Happy Be Brave Month! It’s March, which means it’s nearly spring and as good time a time as any for change and growth. Over the next four weeks, we’ll look into four areas of your life that, with a little courage, can be expanded, improved, classed-up, and generally made more awesome, so you can feel more awesome, too, and get a little closer to being the best “you” possible.
This week we’ll tackle cooking! Some people have a really, really hard time with cooking – as in, everything that touches a pan turns to ash. Other people get stuck in ruts of having the same dish week after week, either because of cost, skill level, or time constraints. Few things make me happier, though, than attempting a new recipe and sitting down to a meal that I worked hard on and which will nourish me and (hopefully) be tasty as well. Cooking is a creative outlet with immediate gratification, and it’s one the whole family can pitch in on. Even if you’re one of those people who says “no, really, I can burn a salad,” keep trying! Like anything, cooking takes practice, but if you can get the hang of it, you’ll have a lot more control over your health and your finances.
1. Start small. Cookies are easy: mix dry ingredients, mix wet ingredients, combine, add chips or nuts, bake.

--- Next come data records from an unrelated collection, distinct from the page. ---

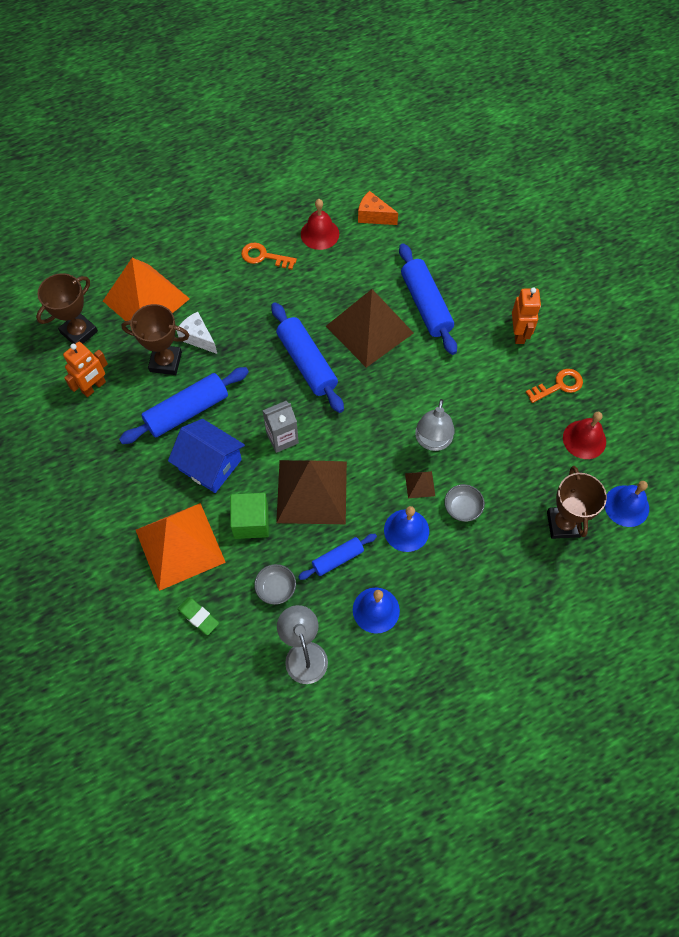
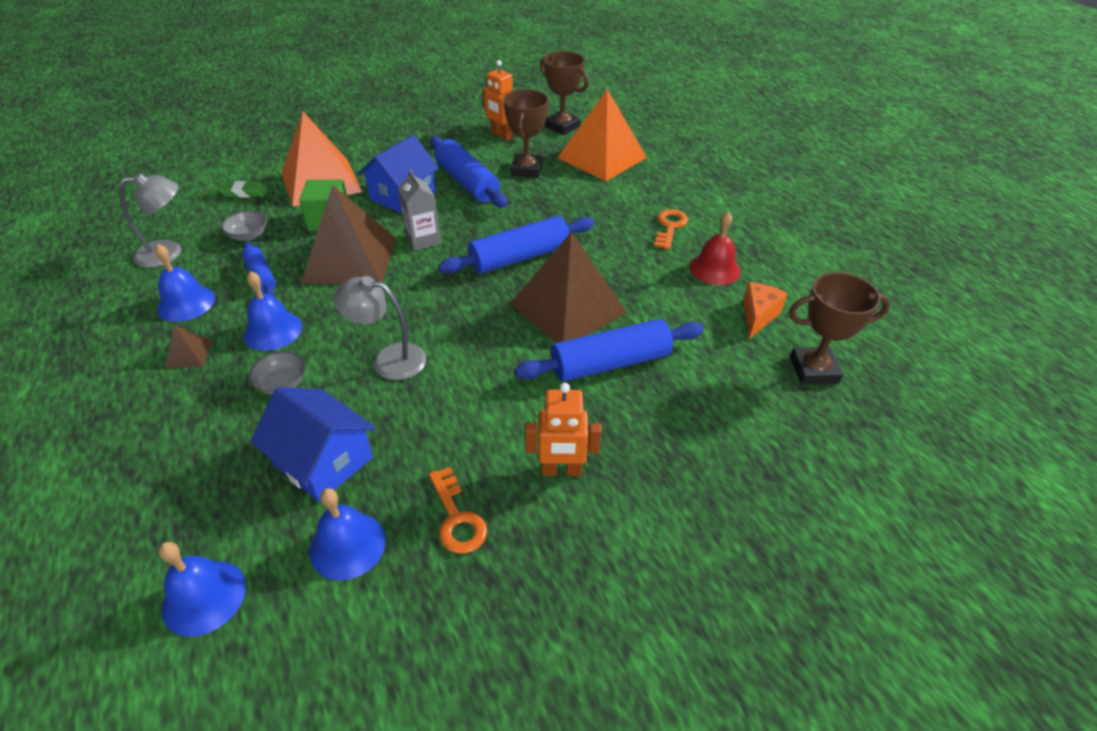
camera: 90 degrees right, 20 degrees down
white cheese [176,312,217,354] -> none
green eraser [177,597,219,635] -> green eraser turned 45 degrees clockwise [218,181,267,198]
brown pyramid [405,471,435,498] -> brown pyramid moved to [165,325,213,368]
brown trophy [547,466,607,539] -> brown trophy moved to [789,272,890,385]
red bell [563,412,606,459] -> blue bell [310,488,386,580]
none -> blue house [250,387,376,502]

Done. That’s an easy foundation to work with and an excellent mode for experiments. Once you have that down, you can try a more complicated cookie recipe, maybe one that involves a glaze or an unfamiliar flavor. Same principle for meals – learn to cook spaghetti, then play with making lasagna.

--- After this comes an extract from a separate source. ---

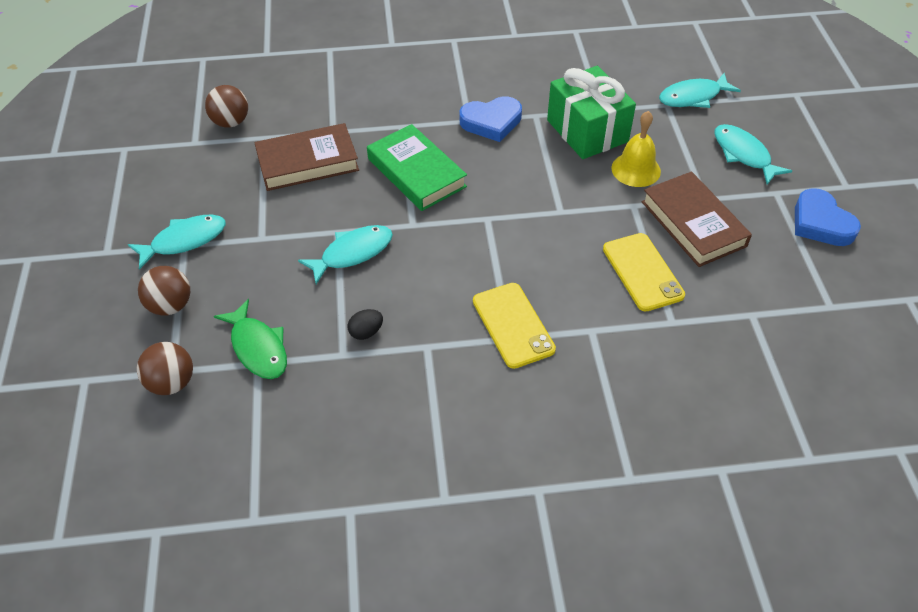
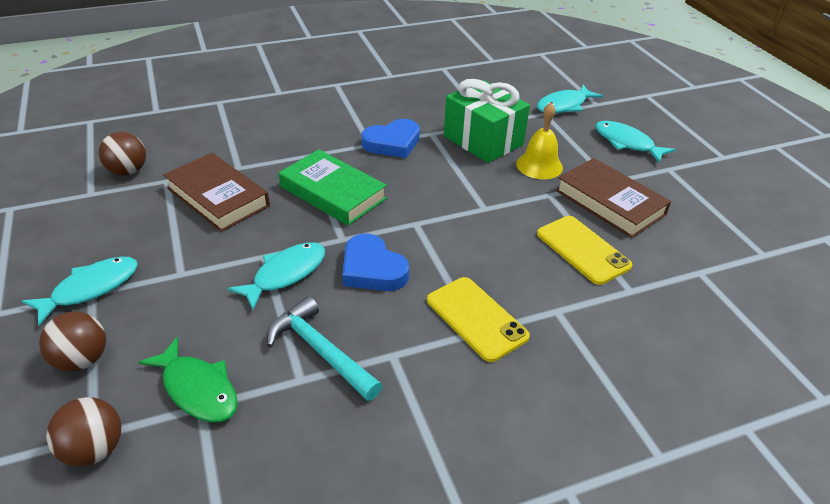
camera: 15 degrees left, 10 degrees down
brown book [254,123,359,191] -> brown book turned 75 degrees clockwise [163,153,270,232]
black egg [347,309,383,340] -> turquoise hammer [267,296,382,401]
blue heart [795,188,861,246] -> blue heart moved to [342,233,409,291]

2. Explore Cost Plus World Market or Trader Joe’s. I’m impressed by our local Fred Meyer’s collection of international ingredients, and of course Trader Joe’s always has fun treats, but we didn’t always have access to so many options. In Salem, if we wanted anything out of the ordinary, we had to get it from Cost Plus, the most exotic shop in town. If you have either of these stores nearby, get a new spice to try in a stir-fry, or find a different soup, an imported pasta sauce, or a grain like coucous or quinoa.

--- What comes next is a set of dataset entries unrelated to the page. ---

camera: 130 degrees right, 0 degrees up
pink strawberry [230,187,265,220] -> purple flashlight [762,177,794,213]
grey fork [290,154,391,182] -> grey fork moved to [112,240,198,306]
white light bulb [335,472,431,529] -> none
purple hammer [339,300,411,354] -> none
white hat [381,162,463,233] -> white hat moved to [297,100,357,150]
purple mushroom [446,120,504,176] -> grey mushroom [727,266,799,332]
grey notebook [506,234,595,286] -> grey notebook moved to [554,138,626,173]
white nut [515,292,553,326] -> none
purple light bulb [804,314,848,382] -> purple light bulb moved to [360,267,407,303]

3. Use a recipe generator. Real Simple has a great search function that allows you to find recipes by ingredient, and so far I’ve had very good luck with their recipes. A similar tool is My Fridge Food – tell it what’s in your kitchen and it’ll tell you what to make! These tools can also help you plan ahead with your grocery shopping, in case you need something to do with that leftover half-cup of ricotta from another recipe.
4. Go all-out. A few weeks ago, on a Tuesday, I made chicken francese with mashed potatoes and wilted spinach. It took some time, and apparently I still can’t cook chicken totally through in a pan (I had to finish it up in the oven), but the end result was the most beautiful chicken breast I’ve ever made, and one very happy husband. I was proud of myself for accomplishing a moderately difficult recipe with tasty results.
5. Experiment with a new cuisine. During the Great Borders Closing, I spent a lot of time among the cookbooks, flipping through pages of beautifully-photographed sushi, whole-fish dishes, and French sauces. I resisted the urge to buy a truckload, mostly because how many cookbooks does one really need? I’m very happy with my current collection, which includes entry-level books on Italian, Tex-Mex, and East Asian. If we’re feeling inspired, we can do some research and whip up a brand-new recipe that only needs a couple ingredients we don’t normally have on hand. These experiments got me to like curry, fajitas, and a lot more!
What tips or tricks do you have for learning a new dish or getting yourself out of a food rut? Are there any dishes in particular you’re proud of making?